I travel to China a couple of times a year to visit vendors. Their primary mode of transportation across the country are high speed trains. In fact, you wouldn’t be able to get a flight in to most cities. Also more efficient when airport time is considered. Just another infrastructure aspect they’ve almost innovated beyond western reach. Just a little embarrassing.


That’s a problem in the US. Some other countries are very, even extremely economical when it comes to sleeper berths.


For the trains I’ve been on, meals and drinks (I forget about alcohol) were included with the sleeper car fares.


In China most airports are outside the city center while train stations are dead center or within 30 minutes. So that’s the first hour that has to be cut from the travel time. Trains aren’t effected by the weather. The bullet train speeds are about 300km/hr. and planes are about 500km/hr. No western food is available. The trains can be crowded by the seats are much bigger. Overall I prefer the trains and skip the airport/baggage hassle.


I’m all for night trains in Europe. They’re fairly successful in Japan as well (where I ride the train instead of flying whenever possible).

Unfortunately, the rail infrastructure is nowhere near being developed enough to support night trains in the US (except maybe the BOS-WASH corridor). The highway system, however, is quite developed.

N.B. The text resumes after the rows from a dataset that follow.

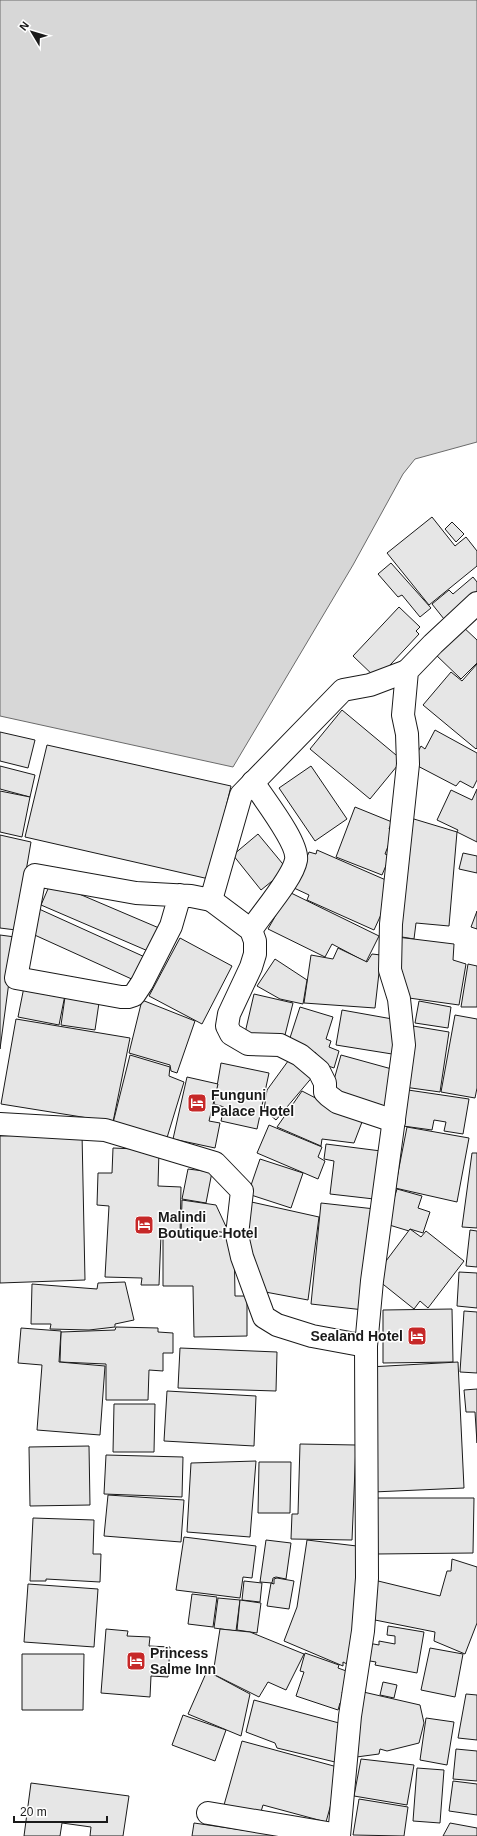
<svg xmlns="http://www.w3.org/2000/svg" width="477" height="1836" font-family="Arial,sans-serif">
<rect width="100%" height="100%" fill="#fff"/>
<polygon fill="#d7d7d7" stroke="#6a6a6a" points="0,0 477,0 477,442 415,459 403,474 353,565 233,767 0,716"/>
<g fill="#e6e6e6" stroke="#1a1a1a">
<polygon points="432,517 455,546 466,537 477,551 477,566 429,605 387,553"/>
<polygon points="452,522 464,534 456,542 445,529"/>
<polygon points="391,563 431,608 420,617 402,595 398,597 378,574"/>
<polygon points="473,577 477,582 477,592 444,619 432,604 449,590 453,594"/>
<polygon points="399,607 420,627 416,631 419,634 377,679 353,656"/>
<polygon points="461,625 477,640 477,663 461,679 435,654"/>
<polygon points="477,664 477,748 476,749 423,705 451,672 462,681"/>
<polygon points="342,710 402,760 370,799 310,749"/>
<polygon points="435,730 477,753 477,780 473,788 460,781 456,786 412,763 421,746 425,749"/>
<polygon points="0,732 35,740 28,768 0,761"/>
<polygon points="47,745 231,786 209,879 25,837"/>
<polygon points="0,766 35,775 30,797 0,789"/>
<polygon points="311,766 347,819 315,841 279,788"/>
<polygon points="477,789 477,842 457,832 458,830 437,820 451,790 472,800"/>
<polygon points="0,791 30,797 22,837 0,832"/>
<polygon points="355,807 392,822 389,829 394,831 385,854 390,856 382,875 336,857"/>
<polygon points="404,816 457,832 449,926 416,923 414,939 396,936"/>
<polygon points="258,834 287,869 261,890 233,855"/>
<polygon points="0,835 31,842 16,930 0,928"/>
<polygon points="317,850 395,884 374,930 307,900 309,895 294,888 309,852 316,854"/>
<polygon points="463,853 477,856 477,873 459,869"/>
<polygon points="51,882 159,928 148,951 41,905"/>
<polygon points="289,892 379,936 366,962 332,944 325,957 268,929"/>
<polygon points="39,909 147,958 136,981 28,932"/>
<polygon points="477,911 477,929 471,927"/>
<polygon points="0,935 15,937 0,1049"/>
<polygon points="397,937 454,944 453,960 466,964 459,1005 409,998 396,972"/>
<polygon points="180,938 232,966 202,1024 149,996"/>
<polygon points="338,948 367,962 372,954 381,955 375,1008 304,1003 311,955 333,959"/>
<polygon points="275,959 307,980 303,1004 280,999 257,986"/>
<polygon points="468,964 477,966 477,1007 461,1007"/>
<polygon points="25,982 66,990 59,1025 18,1017"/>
<polygon points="66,990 100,996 95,1030 61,1025"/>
<polygon points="254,994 293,1003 284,1039 245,1033"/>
<polygon points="142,1000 195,1021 177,1073 171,1071 170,1065 129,1053"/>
<polygon points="419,1001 451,1007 448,1028 415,1023"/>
<polygon points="300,1007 333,1017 326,1039 331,1041 329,1047 339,1051 334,1068 314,1061 316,1053 288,1044"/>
<polygon points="342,1010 398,1020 392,1054 336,1045"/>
<polygon points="455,1015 477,1019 477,1088 475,1098 441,1092"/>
<polygon points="16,1019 130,1038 113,1122 1,1104"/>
<polygon points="413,1026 449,1032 440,1092 404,1087"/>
<polygon points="130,1055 170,1067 169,1076 184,1082 166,1141 113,1123"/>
<polygon points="341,1055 399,1071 388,1110 330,1094"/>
<polygon points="291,1057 314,1075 276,1120 264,1110 267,1090"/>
<polygon points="221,1063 269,1073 257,1129 221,1121 224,1107 214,1104"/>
<polygon points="187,1077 218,1084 209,1121 220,1123 215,1148 173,1139"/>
<polygon points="408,1090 469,1099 463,1134 444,1131 446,1122 434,1120 432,1130 403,1126"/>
<polygon points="302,1091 362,1122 354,1143 322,1139 321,1146 277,1127"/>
<polygon points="269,1125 322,1147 318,1157 325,1161 318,1179 257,1153"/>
<polygon points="407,1127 469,1138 457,1202 395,1188"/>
<polygon points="82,1133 85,1280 0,1283 0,1136"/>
<polygon points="326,1144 381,1151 374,1199 330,1194 334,1161 324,1159"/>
<polygon points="113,1148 159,1150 158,1186 181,1187 180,1236 161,1235 159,1285 141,1285 142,1278 105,1277 109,1206 97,1205 98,1173 112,1173"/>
<polygon points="472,1153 477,1153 477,1228 462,1227"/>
<polygon points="260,1159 303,1173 291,1208 248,1194"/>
<polygon points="188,1169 212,1172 206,1203 182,1199"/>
<polygon points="397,1189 422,1196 418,1208 430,1212 423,1233 410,1229 409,1231 386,1224"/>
<polygon points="182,1200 216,1205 229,1233 212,1231 212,1234 181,1234"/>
<polygon points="247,1201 319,1217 308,1300 260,1291 241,1240"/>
<polygon points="321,1203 375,1209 364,1310 311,1304"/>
<polygon points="410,1229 421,1237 426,1231 464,1261 428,1308 420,1301 414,1309 374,1277"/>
<polygon points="470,1230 477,1231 477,1267 466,1266"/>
<polygon points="234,1236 235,1296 247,1296 247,1336 194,1337 193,1286 163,1286 163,1237"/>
<polygon points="459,1272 477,1273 477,1308 457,1306"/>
<polygon points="125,1282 134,1320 115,1324 115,1327 89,1330 50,1329 51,1324 31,1324 32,1284 97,1289 98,1283"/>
<polygon points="452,1309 453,1362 383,1363 383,1310"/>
<polygon points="464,1311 477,1312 477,1373 460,1372"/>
<polygon points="116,1327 158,1328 158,1332 173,1333 173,1353 163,1353 163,1371 149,1370 148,1400 106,1400 106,1364 60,1362 61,1332 115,1330"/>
<polygon points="21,1328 61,1331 59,1362 105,1366 100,1435 37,1430 42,1365 18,1363"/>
<polygon points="180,1348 277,1352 276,1391 178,1388"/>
<polygon points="458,1362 464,1488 373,1492 369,1367"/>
<polygon points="477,1389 477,1443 475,1412 466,1412 464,1390"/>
<polygon points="167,1391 256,1396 254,1446 164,1441"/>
<polygon points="114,1404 155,1404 154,1452 113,1452"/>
<polygon points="300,1444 356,1445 352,1540 291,1539 292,1514 298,1514"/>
<polygon points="89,1446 90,1505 30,1506 29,1447"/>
<polygon points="106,1455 183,1457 182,1497 104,1494"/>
<polygon points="256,1461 250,1537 187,1532 191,1463"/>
<polygon points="259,1462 291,1462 290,1513 258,1513"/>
<polygon points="108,1495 184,1500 181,1542 104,1536"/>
<polygon points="376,1498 474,1498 473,1553 376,1554"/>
<polygon points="33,1518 94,1520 93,1554 101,1554 100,1582 46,1579 46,1581 30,1581"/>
<polygon points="184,1537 256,1546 252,1578 243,1577 240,1598 176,1590"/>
<polygon points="266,1540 291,1543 286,1579 276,1577 273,1578 272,1583 260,1582"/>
<polygon points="307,1540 365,1547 349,1665 343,1662 343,1666 284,1641 297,1607"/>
<polygon points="452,1559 477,1567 477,1623 465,1654 434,1641 435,1632 370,1619 374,1580 440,1596 447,1571 451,1571"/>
<polygon points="277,1578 294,1581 289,1609 267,1606 271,1583 274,1584 274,1579"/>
<polygon points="244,1581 262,1583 260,1602 242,1600"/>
<polygon points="28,1584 98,1589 94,1647 24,1642"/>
<polygon points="192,1594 217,1597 213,1627 188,1624"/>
<polygon points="218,1598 240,1600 236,1631 214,1628"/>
<polygon points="240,1600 261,1603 257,1633 237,1630"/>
<polygon points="388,1626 424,1632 417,1673 375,1665 376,1662 364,1660 368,1643 379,1645 379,1641 395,1644 395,1636 387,1635"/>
<polygon points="106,1629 128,1631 127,1636 150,1637 149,1646 170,1647 168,1677 151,1676 150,1697 101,1693"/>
<polygon points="220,1629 250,1632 304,1654 286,1690 268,1682 259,1697 213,1674"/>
<polygon points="430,1648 463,1654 455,1697 421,1690"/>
<polygon points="305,1653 339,1665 338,1668 349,1672 342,1693 350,1696 346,1705 340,1703 338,1710 296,1696 304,1672 300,1671"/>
<polygon points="22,1654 84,1654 83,1710 22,1710"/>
<polygon points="207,1671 250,1694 241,1736 188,1714"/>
<polygon points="383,1682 397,1685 394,1698 380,1695"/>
<polygon points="359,1691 420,1705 424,1723 419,1743 387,1751 380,1749 379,1754 349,1758"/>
<polygon points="466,1694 477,1695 477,1740 458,1738"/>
<polygon points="254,1700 339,1723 335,1762 277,1748 275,1743 246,1732"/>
<polygon points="183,1715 226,1730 215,1761 172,1745"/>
<polygon points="426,1718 454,1722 447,1765 420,1760"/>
<polygon points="242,1741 341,1768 326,1822 263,1805 260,1815 224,1805"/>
<polygon points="456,1749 477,1751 477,1781 453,1779"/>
<polygon points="361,1759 414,1765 407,1805 354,1796"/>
<polygon points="417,1768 444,1770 440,1823 413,1821"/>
<polygon points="453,1781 477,1784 477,1815 449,1811"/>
<polygon points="31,1783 129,1796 123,1836 90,1836 91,1827 62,1823 60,1836 24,1836"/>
<polygon points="359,1799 408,1807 404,1836 353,1835"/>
<polygon points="194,1823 284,1836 192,1836"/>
<polygon points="450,1823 477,1828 477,1836 443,1836"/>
</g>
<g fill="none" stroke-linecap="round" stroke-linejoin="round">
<defs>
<g id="minor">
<polyline points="180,895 171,926 142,983 134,995 128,997 121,997 16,978 35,875 136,893 191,896 211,900 241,795 343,690 370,685 407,671"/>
<polyline points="211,900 251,930 255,941 255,954 251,967 229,1014 227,1026 231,1034 248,1044 280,1045 300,1055 319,1071 325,1083 325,1092 329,1096 337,1102 394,1121"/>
<path d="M251 930C262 913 293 878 296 860 299 843 263 798 253 782"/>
<polyline points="0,1124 105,1130 215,1163 242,1191 237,1235 242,1257 264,1317 277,1325 312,1336 366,1346"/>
<polyline points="208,1813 339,1835"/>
<polyline points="339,1836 350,1716 363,1631 367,1578 366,1346 372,1281 404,1045 399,999 390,970 391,924 408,764 407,734 403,715 407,671 433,644 477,603"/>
</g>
</defs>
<use href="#minor" stroke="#1a1a1a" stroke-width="24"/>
<use href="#minor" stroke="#fff" stroke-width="22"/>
</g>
<defs>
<symbol id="hotel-square" viewBox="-11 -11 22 22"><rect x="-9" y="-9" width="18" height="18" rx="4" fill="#c62828" stroke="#fff"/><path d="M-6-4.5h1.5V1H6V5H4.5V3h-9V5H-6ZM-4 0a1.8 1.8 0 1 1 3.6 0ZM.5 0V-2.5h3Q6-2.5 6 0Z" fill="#fff"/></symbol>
</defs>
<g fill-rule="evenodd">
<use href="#hotel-square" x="186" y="1092" width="22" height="22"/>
<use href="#hotel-square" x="133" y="1214" width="22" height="22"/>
<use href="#hotel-square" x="406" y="1325" width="22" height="22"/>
<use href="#hotel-square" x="125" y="1650" width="22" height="22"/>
</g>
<g text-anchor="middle" stroke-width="3" stroke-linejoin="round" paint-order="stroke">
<g font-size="14" font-weight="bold" fill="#1a1a1a" stroke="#fff" text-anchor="start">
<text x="211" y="1100">Funguni<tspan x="211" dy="16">Palace Hotel</tspan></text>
<text x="158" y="1222">Malindi<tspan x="158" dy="16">Boutique Hotel</tspan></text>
<text x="403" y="1341" text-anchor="end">Sealand Hotel</text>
<text x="150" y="1658">Princess<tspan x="150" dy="16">Salme Inn</tspan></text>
</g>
</g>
<g transform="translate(32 32) rotate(308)" stroke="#ffffff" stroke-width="3" paint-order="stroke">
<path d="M0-3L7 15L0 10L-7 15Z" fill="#1a1a1a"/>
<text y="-6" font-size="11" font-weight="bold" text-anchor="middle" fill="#1a1a1a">N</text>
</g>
<path d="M14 1816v6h93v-6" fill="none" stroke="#1a1a1a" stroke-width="2"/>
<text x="20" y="1816" font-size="12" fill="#1a1a1a" stroke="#ffffff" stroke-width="3" paint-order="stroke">20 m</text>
</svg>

I could see Tesla coming out with a specific ‘sleeper pod’ minivan or something slightly larger for just this purpose if the money were there.


What also works really well in Europe and Japan is the last mile problem. When you travel around most European and Japanese regions, you never have to worry about schedules, transfers, parking, etc. You just go to the station and hop on the next train. Stations are located in central areas and are well connected to local public transportation networks. It’s extremely efficient which promotes ridership which promotes more usage and viability.

No matter how hard we try it seems impossible to replicate across the US. It’s a physical manifestation of the network effect writ large.